1 Einführung
Diese Vorlesung ist für Neueinsteigerinnen und Neueinsteiger konzipiert. Sie behandelt schwerpunktmässig die physikalischen und chemischen Vorgänge in der Atmosphäre. Andere Sphären (z.B. Hydrosphäre und Kryosphäre) werden nur soweit einbezogen, als dass sie für das Verständnis der Vorgänge im gesamten Klimasystem von Bedeutung sind. Im Literaturverzeichnis ist vor allem Grundlagenliteratur für Anfängerinnen und Anfänger aufgelistet. Wer einen schönen Überblick über die dynamischen Vorgänge im gesamten Klimasystem erhalten möchte, studiere einmal die wichtigsten Kapitel der Berichte des IPCC (Intergovernmental Panel on Climate Change).
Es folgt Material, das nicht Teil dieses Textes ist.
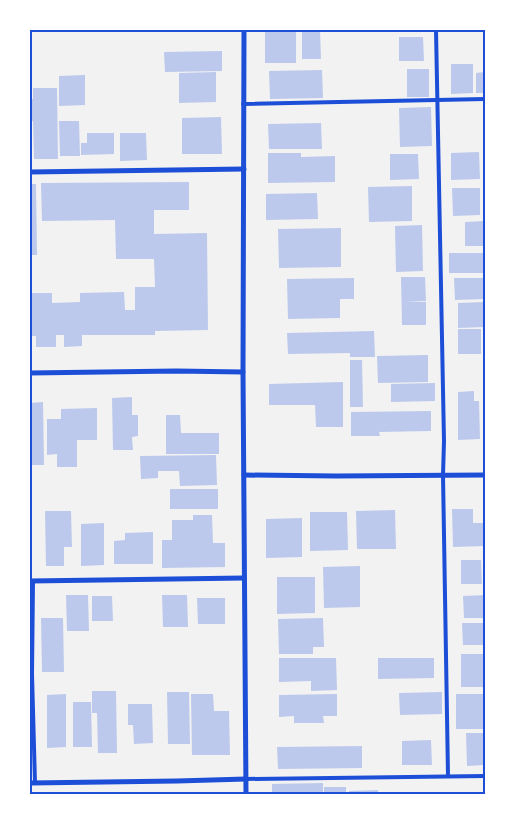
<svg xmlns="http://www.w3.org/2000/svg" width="515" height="824" font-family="'Fira Sans',sans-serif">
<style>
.building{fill:#bdc9ec}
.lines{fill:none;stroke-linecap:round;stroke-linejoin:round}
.service{stroke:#1d4ed8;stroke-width:4}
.minor{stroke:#1d4ed8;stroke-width:5}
.neatline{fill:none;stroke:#1d4ed8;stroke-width:2}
</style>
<rect width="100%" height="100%" fill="#f2f2f2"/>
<g class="building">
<rect x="265" y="30" width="31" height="33"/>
<polygon points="302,30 320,30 321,59 302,59"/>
<polygon points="399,37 423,37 424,61 399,61"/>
<polygon points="222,51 222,71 165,72 164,52"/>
<polygon points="451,64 473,64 473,93 451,94"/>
<rect x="407" y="69" width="22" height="28"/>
<polygon points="322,70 323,98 270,99 269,71"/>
<polygon points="216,72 216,102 179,103 179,73"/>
<polygon points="485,72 485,93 476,93 476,73"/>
<polygon points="85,75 85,105 59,106 59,76"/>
<polygon points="33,88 57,88 58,159 34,159 33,121 30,121 30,99 33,99"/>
<polygon points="431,107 432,146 400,147 399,108"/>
<polygon points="221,117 222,154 182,154 182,118"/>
<polygon points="59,121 79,121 80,156 60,156"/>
<polygon points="321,123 322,149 269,149 268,124"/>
<polygon points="87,133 114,133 114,154 81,155 81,143 87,143"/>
<polygon points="120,133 146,133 147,160 120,161"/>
<polygon points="479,152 480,179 451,180 451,153"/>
<polygon points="268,153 301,153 301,157 335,156 335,182 268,183"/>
<polygon points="390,154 418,154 419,179 390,180"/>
<polygon points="189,182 189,210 154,210 154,234 207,233 208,330 155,331 155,335 82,335 82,346 64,347 64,335 56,335 56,347 36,347 36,336 30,336 30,293 52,293 52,303 80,302 80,293 124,292 125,310 135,310 135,287 155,287 154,259 116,259 115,220 42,221 41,183"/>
<polygon points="30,184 36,184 37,255 30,255"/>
<polygon points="412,186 412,221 369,222 368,187"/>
<polygon points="452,188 480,188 480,215 453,216"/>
<polygon points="317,193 318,219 266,220 266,194"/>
<polygon points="485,221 485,246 465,246 465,222"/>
<polygon points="422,225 423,271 396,272 395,226"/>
<polygon points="341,228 341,267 279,268 278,229"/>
<rect x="449" y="253" width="36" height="20"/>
<polygon points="401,277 425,277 426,301 405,301 426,302 426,325 402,325"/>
<polygon points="354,278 354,299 340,299 340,318 288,319 287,279"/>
<polygon points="454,278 484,278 485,299 455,300"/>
<polygon points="484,302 484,327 458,328 458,303"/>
<rect x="458" y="329" width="23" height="25"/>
<polygon points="374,331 375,357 350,357 350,353 288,354 287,333"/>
<polygon points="428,355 428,382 378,383 377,356"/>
<polygon points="350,360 362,360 363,407 350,407"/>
<polygon points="343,382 343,427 316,427 315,405 269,405 269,384"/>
<polygon points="435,383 435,401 391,402 391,384"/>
<polygon points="474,391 474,401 479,401 480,439 458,440 458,392"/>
<polygon points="132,397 132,415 138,415 138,436 132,437 133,450 113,450 112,398"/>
<polygon points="43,402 44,465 30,465 30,403"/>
<polygon points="97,408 97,440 77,440 77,467 57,467 57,454 47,455 47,419 61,419 61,409"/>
<polygon points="431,411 431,431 379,432 380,436 351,436 351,412"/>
<polygon points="166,415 180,415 181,433 219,433 219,454 166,454"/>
<polygon points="216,455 217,485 180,486 179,471 158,471 158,478 141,479 140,456"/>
<rect x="170" y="489" width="48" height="20"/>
<polygon points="452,509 473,509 473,523 485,523 485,546 453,547"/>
<polygon points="395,510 396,549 357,549 356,511"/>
<polygon points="45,511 71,511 72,547 64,547 64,566 46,566"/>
<polygon points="310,512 347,512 348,550 310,551"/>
<polygon points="193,515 212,515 213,543 225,543 225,567 162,568 162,540 172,540 172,520 193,520"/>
<polygon points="302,518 302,557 266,558 266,519"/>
<polygon points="104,523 104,565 81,566 81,524"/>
<polygon points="153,532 153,564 114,564 114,541 125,540 125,533"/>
<polygon points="461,560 481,560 482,584 461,584"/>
<polygon points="360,566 360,607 324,608 323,567"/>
<polygon points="277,577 315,577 315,613 277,614"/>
<polygon points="66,595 88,595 89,631 67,631"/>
<polygon points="162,595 187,595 188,627 163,627"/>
<polygon points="485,595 485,618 464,618 463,596"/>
<polygon points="92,596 112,596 113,621 92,621"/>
<polygon points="197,598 225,598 225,624 198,624"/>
<polygon points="41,618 63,618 64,672 42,672"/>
<polygon points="323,618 324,647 313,647 313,654 279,654 278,619"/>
<polygon points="462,623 484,623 484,645 463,645"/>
<rect x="461" y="654" width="24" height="33"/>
<polygon points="279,658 336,658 337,690 311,691 311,681 279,682"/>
<polygon points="378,658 434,658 434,678 378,679"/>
<polygon points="92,691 116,691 117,753 98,753 97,713 92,713"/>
<polygon points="167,692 189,692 190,744 168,744"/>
<polygon points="442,692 442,714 400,715 399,693"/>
<polygon points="66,694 66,747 47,748 47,695"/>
<polygon points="191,694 213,694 214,711 229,711 230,755 192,755"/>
<polygon points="337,694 337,716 323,716 324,723 294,723 294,716 279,717 279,695"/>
<rect x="456" y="694" width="29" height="35"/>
<polygon points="73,702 91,702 92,747 73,747"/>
<polygon points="128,704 152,704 153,743 134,744 133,725 128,725"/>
<polygon points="466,733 485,733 485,765 467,766"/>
<polygon points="431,740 432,765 402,765 402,741"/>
<polygon points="362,746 362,768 278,769 277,747"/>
<polygon points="323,783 323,794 272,794 272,784"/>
<rect x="324" y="787" width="22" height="7"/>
<polygon points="378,790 378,794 349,794 349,791"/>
</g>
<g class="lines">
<g class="service">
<polyline points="436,30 444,441 443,475 448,776"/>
<polyline points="243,104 485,99"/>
<polyline points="33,581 32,674 35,783"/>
<polyline points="246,779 485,776"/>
</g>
<g class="minor">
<polyline points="244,30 243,372 246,794"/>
<polyline points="30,172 244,169"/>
<polyline points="30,373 176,371 243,372"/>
<polyline points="244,475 336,476 485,475"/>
<polyline points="30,581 244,578"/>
<polyline points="30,783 177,781 246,779"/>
</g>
</g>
<rect width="515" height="824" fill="none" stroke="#ffffff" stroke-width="62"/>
<rect x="31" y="31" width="453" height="762" class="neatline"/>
</svg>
Die Atmosphäre ist ein Fluidum, in dem turbulente Vorgänge eine wichtige Rolle spielen. Die Vorgänge in der Luft sind jenen innerhalb des Wassers oder des Eises ähnlich. Physik und Chemie der Solida (Gesteine und Böden) sind sehr verschieden. Die Atmosphäre wird im Rahmen der Vorlesung als Kontinuum betrachtet, d.h. molekulare Strukturen und Prozesse werden oft vernachlässigt. Mit ihrer kleinen Masse, ihrer starken Turbulenz und den grossen Transportdistanzen weist die Atmosphäre ein relativ grosses Selbstreinigungsvermögen auf. Eine Betrachtung der atmosphärischen Vorgänge muss sich deshalb intensiv mit der Kopplung der unterschiedlichen Skalen von lokal bis global beschäftigen. Zuerst werden zwei Klimadefinitionen exemplarisch diskutiert. Es geht vor allem darum, die Begriffe Klima und Wetter zu unterscheiden, die wichtigsten Zustandsparameter und Faktoren des Klima- und Wettersystems zu definieren und die Bedeutung wichtiger statistischer Masszahlen und Methoden zu betonen.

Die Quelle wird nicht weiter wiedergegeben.